PROBLEM REQUIREMENTS :: Copy each line of the records below that has "round" in it.

Saved data entries ::
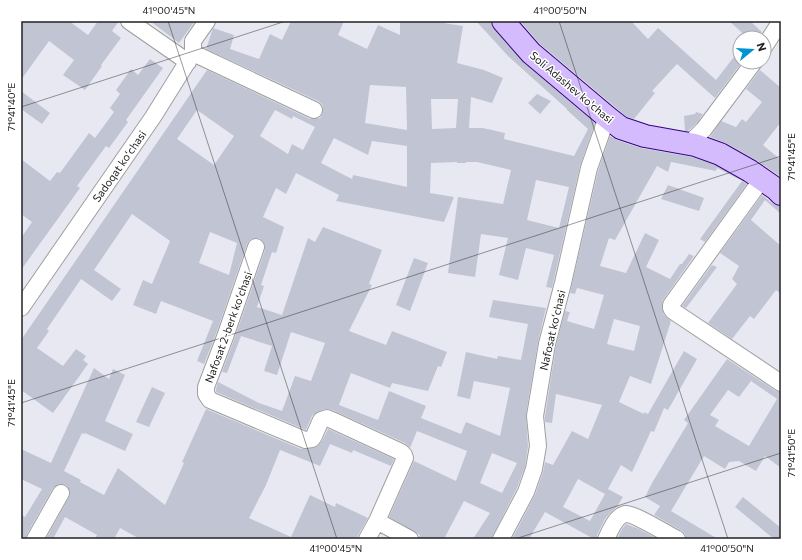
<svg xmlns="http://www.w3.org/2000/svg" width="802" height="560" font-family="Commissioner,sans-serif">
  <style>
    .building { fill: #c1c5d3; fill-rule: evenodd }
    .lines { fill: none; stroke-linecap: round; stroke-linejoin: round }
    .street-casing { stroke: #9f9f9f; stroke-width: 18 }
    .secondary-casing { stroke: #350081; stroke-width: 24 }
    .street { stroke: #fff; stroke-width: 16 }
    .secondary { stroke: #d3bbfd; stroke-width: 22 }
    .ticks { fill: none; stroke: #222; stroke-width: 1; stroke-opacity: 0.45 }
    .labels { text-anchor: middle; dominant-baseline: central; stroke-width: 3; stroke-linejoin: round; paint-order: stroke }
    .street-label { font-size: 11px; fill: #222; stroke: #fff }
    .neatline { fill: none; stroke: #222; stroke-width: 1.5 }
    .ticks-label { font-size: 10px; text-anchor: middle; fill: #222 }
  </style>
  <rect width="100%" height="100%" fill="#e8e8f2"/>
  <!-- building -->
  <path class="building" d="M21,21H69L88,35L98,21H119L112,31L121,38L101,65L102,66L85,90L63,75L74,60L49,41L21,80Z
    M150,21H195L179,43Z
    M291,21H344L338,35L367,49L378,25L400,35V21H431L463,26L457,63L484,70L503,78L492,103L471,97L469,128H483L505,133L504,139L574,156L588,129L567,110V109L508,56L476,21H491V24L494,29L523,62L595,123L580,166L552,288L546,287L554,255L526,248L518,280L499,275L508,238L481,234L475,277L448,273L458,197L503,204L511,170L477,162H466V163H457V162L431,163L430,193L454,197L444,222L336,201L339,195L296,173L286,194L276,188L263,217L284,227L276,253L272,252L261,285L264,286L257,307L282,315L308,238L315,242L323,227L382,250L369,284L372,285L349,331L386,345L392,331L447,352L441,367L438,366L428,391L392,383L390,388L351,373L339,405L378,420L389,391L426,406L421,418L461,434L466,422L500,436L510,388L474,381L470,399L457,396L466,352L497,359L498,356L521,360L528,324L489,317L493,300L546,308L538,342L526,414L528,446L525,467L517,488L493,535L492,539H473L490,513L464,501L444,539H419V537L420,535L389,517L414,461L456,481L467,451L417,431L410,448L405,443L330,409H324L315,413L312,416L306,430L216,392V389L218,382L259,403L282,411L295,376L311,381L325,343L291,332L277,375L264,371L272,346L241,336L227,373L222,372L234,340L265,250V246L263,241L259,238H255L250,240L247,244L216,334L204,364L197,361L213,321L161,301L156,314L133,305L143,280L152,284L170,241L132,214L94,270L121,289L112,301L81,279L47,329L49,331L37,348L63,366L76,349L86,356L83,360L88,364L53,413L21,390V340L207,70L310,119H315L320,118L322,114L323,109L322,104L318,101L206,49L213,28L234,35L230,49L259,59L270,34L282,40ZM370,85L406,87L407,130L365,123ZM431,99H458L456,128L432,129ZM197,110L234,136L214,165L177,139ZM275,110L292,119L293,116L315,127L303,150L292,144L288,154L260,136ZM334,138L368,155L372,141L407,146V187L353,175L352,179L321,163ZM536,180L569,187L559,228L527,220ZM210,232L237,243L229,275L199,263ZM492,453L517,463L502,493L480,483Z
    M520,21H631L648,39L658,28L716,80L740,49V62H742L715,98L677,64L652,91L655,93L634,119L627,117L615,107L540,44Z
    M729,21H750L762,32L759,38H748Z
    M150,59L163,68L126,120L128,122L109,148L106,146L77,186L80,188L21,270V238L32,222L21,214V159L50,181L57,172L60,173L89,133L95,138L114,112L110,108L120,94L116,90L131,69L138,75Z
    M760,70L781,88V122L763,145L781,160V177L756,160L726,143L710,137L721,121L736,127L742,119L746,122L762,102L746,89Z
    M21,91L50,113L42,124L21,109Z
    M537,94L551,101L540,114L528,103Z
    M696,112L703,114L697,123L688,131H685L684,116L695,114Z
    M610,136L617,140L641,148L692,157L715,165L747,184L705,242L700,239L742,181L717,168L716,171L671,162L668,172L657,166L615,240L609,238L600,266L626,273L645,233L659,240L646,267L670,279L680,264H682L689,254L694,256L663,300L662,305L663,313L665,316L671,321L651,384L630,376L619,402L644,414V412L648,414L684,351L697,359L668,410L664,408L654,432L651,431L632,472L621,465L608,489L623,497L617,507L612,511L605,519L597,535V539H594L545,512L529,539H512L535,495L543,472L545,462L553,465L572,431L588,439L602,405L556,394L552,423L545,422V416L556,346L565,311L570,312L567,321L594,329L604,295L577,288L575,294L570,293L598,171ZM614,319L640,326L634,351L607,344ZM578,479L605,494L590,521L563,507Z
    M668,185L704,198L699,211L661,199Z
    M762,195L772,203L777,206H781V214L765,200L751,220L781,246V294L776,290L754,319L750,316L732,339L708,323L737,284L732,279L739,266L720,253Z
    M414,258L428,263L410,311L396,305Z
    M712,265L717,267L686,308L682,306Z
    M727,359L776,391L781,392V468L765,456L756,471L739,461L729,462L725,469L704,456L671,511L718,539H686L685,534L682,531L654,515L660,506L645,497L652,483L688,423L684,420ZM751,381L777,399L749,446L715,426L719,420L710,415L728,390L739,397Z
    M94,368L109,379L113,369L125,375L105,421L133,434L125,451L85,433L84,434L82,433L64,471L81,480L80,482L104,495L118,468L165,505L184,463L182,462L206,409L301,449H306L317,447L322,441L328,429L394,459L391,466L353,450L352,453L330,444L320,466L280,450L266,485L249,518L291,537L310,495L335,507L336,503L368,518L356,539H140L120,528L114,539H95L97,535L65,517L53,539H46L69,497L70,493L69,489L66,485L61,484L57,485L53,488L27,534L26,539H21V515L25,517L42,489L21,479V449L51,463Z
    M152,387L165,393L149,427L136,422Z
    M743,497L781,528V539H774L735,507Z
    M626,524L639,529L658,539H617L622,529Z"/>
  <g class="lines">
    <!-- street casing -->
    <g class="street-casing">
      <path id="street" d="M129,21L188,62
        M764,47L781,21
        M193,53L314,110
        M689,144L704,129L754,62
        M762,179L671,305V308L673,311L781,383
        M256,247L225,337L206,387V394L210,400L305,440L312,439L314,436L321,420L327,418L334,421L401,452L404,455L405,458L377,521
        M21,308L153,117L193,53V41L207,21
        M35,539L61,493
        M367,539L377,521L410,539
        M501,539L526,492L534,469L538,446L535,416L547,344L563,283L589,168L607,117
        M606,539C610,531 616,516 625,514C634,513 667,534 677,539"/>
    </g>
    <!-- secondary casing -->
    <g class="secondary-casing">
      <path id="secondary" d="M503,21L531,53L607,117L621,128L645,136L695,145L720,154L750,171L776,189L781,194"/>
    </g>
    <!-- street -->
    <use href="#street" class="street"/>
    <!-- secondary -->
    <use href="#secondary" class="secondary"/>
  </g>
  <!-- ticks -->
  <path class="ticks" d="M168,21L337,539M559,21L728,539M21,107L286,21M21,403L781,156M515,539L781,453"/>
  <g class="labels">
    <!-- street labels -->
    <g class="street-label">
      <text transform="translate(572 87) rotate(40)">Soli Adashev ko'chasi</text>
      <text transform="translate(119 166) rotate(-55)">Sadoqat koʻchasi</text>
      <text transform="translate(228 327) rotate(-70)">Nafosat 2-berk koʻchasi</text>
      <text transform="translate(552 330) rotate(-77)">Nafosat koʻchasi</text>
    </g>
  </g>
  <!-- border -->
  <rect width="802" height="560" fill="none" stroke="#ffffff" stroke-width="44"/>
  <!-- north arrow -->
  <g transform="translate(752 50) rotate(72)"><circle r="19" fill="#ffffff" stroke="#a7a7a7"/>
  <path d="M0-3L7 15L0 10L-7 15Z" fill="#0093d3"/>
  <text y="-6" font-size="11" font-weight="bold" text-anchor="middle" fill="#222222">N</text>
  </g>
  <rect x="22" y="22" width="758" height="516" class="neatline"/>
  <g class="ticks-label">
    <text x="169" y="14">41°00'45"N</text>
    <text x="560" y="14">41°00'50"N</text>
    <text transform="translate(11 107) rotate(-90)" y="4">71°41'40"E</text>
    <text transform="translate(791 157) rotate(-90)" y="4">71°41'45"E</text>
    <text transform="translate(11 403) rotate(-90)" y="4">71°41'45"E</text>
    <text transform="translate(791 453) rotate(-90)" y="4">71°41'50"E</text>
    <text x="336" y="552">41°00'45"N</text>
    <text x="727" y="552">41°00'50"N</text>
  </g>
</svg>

EXERCISE OUTPUT ::
    .lines { fill: none; stroke-linecap: round; stroke-linejoin: round }
    .labels { text-anchor: middle; dominant-baseline: central; stroke-width: 3; stroke-linejoin: round; paint-order: stroke }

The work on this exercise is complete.